Epidemiologic evidence from Vietnam and Thailand clearly indicates that sustained human-to-human transmission of H5N1 has not yet occurred. Most reports of H5N1-infected patients have been sporadic, and despite the evidence from Hong Kong of human-to-human transmission and the occurrence of family clusters of H5N1 in Vietnam and Thailand, no evidence indicates that influenza A H5N1 has ever caused >1 generation of human-to-human transmission. Although this study has not distinguished the inherent transmissibility of the virus from the influence of infection control or host resistance, the data provides further reassurance that the risk for human-to-human transmission of currently circulating avian H5N1 viruses is low. Studies among household members of confirmed H5N1 case-patients will provide additional information on the risk for human-to-human transmission in the absence of infection control measures.

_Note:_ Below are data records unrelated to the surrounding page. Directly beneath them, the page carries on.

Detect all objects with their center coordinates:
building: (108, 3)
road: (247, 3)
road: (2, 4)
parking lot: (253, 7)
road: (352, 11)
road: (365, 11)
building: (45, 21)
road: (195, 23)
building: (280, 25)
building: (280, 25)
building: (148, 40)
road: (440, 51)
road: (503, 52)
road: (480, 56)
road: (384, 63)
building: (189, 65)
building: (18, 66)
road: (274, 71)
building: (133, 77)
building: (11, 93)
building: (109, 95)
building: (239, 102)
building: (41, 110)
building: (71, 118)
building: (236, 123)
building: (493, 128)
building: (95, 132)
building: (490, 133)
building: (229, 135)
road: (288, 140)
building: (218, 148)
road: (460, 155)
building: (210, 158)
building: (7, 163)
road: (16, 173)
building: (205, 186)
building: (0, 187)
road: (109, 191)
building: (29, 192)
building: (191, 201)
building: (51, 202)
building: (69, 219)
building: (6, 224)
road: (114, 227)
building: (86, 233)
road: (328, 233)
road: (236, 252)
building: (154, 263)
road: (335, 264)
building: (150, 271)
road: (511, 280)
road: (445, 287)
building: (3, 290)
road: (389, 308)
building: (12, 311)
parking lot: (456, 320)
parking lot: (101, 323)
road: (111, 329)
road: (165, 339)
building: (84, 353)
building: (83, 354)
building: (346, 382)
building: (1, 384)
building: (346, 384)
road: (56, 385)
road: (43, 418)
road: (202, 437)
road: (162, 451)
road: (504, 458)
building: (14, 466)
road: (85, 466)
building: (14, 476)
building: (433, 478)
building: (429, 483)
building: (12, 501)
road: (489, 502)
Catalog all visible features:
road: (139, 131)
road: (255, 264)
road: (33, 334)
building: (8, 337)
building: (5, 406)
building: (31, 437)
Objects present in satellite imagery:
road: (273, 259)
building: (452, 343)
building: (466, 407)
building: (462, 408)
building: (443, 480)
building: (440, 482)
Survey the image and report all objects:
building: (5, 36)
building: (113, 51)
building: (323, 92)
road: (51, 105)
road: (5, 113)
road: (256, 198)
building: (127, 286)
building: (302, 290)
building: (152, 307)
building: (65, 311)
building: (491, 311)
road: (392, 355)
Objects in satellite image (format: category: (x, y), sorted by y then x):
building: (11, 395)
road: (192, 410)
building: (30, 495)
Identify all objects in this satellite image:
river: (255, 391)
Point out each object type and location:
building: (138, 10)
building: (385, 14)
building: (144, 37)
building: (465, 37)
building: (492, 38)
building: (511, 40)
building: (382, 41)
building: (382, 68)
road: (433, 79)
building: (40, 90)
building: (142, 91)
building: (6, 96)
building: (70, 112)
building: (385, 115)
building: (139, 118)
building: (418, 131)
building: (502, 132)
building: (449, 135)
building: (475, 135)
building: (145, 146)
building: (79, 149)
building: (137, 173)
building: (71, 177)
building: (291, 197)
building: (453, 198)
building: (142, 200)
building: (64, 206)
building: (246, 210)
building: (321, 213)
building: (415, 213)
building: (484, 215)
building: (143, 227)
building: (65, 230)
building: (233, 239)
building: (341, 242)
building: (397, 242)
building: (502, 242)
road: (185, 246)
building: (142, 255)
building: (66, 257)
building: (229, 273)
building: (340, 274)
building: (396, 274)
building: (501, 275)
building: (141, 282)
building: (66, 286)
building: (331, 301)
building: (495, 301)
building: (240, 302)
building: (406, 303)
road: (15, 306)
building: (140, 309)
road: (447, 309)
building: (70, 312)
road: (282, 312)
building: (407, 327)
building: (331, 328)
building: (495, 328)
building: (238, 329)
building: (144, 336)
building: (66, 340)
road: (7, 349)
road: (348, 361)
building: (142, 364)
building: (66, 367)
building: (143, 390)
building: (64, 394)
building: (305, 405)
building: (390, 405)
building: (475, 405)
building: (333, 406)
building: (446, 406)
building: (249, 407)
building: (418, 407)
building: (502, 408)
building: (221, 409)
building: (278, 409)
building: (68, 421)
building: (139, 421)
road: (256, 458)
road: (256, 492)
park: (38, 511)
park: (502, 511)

While the absolute risk for human-to-human transmission of avian H5N1 viruses may be low at this time, the high case-fatality proportion seen among recent human H5N1 patients demonstrates that the individual consequences of infection are very serious and intensive measures to protect healthcare workers and laboratory staff against infection remain warranted. The risk of human-to-human transmission of H5N1 viruses could increase in the future. Consequently, every H5N1 case should be managed by clinicians and public health professionals with the assumption that human-to-human transmission can occur and that the risk for such transmission is unpredictable.